Text for analysis
=== Begin Enclosure ===
Screen Scraping Advice

Charles_Pareto · 17 September 2007 17:25

I work for Cisco Systems in San Jose Ca. I proposed a project to perform
a screen scrape/spider hack to go out and look for websites with the
Cisco name in its domain name (ex. usedcisco.com, ciscoequipment.com,
etc.) and see if those companies are selling Cisco equipment. I want to
look for specific products (ex. WIC-1T, NM-4E, WS-2950-24) on these
websites and see if they are being sold for under 60% of their MSRP. We
are trying to track down companies that are selling counterfeit
equipment. So I started by downloading the DNS list of all domain names
so I could read through that and extract all domain names with Cisco in
it. Once I do that I want to go to each page and search/scrape for these
products, but I don't really know the best approach to take. Can anyone
give me advice? Should I just do keyword searches for those 20+
products? Or is there a better approach?

···

--
Posted via http://www.ruby-forum.com/.

James_Britt · 17 September 2007 18:35

Doesn't sound like much scraping, just searching text for a string. You could even do a lot of that work with Google.
but just download the file and search for a string. create a data file of your own that tells you what line you found the string.
Scraping is really for getting data from other sites, using the DOM structure they have to get (for example) the weather report.

···

On Sep 17, 2007, at 12:25 PM, Charles Pareto wrote:

I work for Cisco Systems in San Jose Ca. I proposed a project to perform
a screen scrape/spider hack to go out and look for websites with the
Cisco name in its domain name (ex. usedcisco.com, ciscoequipment.com,
etc.) and see if those companies are selling Cisco equipment. I want to
look for specific products (ex. WIC-1T, NM-4E, WS-2950-24) on these
websites and see if they are being sold for under 60% of their MSRP. We
are trying to track down companies that are selling counterfeit
equipment. So I started by downloading the DNS list of all domain names
so I could read through that and extract all domain names with Cisco in
it. Once I do that I want to go to each page and search/scrape for these
products, but I don't really know the best approach to take. Can anyone
give me advice? Should I just do keyword searches for those 20+
products? Or is there a better approach?
--
Posted via http://www.ruby-forum.com/\.

Brabuhr · 17 September 2007 19:52

If someone knows of a super library that can recognize and interact
with arbitrary search forms, I would love to see it

My first suggestion would be to write a simple script using Mechanize
to connect to the homepage of each site in an input list and check for
any forms. Bin the sites into three groups (no forms, at least one
form matching the regex /search/i, and at least one form). Then start
by just focusing at the ones which appear to have some sort of search
form (which may be a small or a large subset :-).
=== End Enclosure ===
Dataset content
=== Begin Enclosure ===
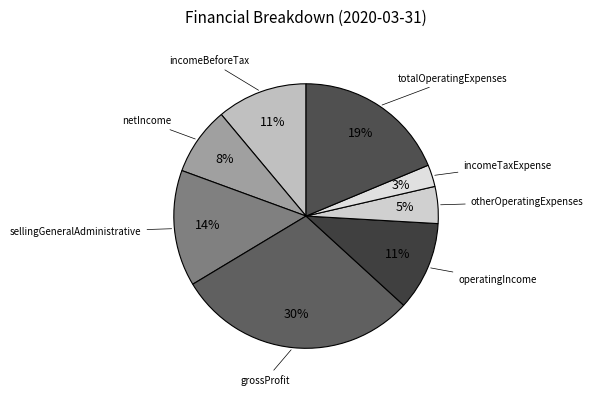

To the nearest percent, what is the combined percentage of sellingGeneralAdministrative and incomeTaxExpense?

17%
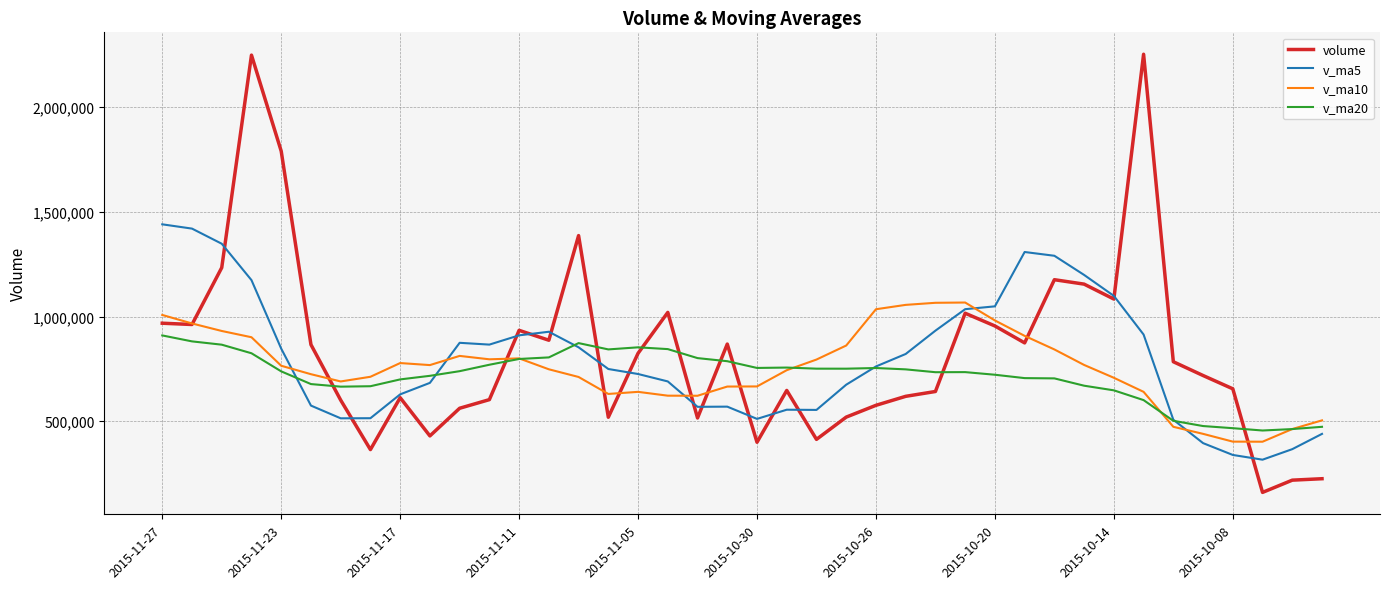

What are all the series names shown in the legend?

volume, v_ma5, v_ma10, v_ma20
=== End Enclosure ===
Problem
Extend the forum thread on screen scraping advice above, carrying on from the point where its final post stops.

Written answer
···

On 9/17/07, Charles Pareto <chuckdawit@gmail.com> wrote:

I work for Cisco Systems in San Jose Ca. I proposed a project to perform
a screen scrape/spider hack to go out and look for websites with the
Cisco name in its domain name (ex. usedcisco.com, ciscoequipment.com,
etc.) and see if those companies are selling Cisco equipment. I want to
look for specific products (ex. WIC-1T, NM-4E, WS-2950-24) on these
websites and see if they are being sold for under 60% of their MSRP. We
are trying to track down companies that are selling counterfeit
equipment. So I started by downloading the DNS list of all domain names
so I could read through that and extract all domain names with Cisco in
it. Once I do that I want to go to each page and search/scrape for these
products, but I don't really know the best approach to take. Can anyone
give me advice? Should I just do keyword searches for those 20+
products? Or is there a better approach?

franco · 18 September 2007 01:40

Hpricot
http://code.whytheluckystiff.net/hpricot/ is a great screen scrape
library for ruby.

scraping might not be the best approach because each site/page uses a
different layout, therefore the same scrape recipe probably won't work
for another page.

you could scrape froogle (google products?) or some other aggregate
consumer sales site. it will have one interface and probably a lot of
data. you might want to see if there are web services for froogle,
usually better than scraping.

···

On Sep 17, 1:25 pm, Charles Pareto <chuckda...@gmail.com> wrote:

I work for Cisco Systems in San Jose Ca. I proposed a project to perform
a screen scrape/spider hack to go out and look for websites with the
Cisco name in its domain name (ex. usedcisco.com, ciscoequipment.com,
etc.) and see if those companies are selling Cisco equipment. I want to
look for specific products (ex. WIC-1T, NM-4E, WS-2950-24) on these
websites and see if they are being sold for under 60% of their MSRP. We
are trying to track down companies that are selling counterfeit
equipment. So I started by downloading the DNS list of all domain names
so I could read through that and extract all domain names with Cisco in
it. Once I do that I want to go to each page and search/scrape for these
products, but I don't really know the best approach to take. Can anyone
give me advice? Should I just do keyword searches for those 20+
products? Or is there a better approach?
--
Posted viahttp://www.ruby-forum.com/.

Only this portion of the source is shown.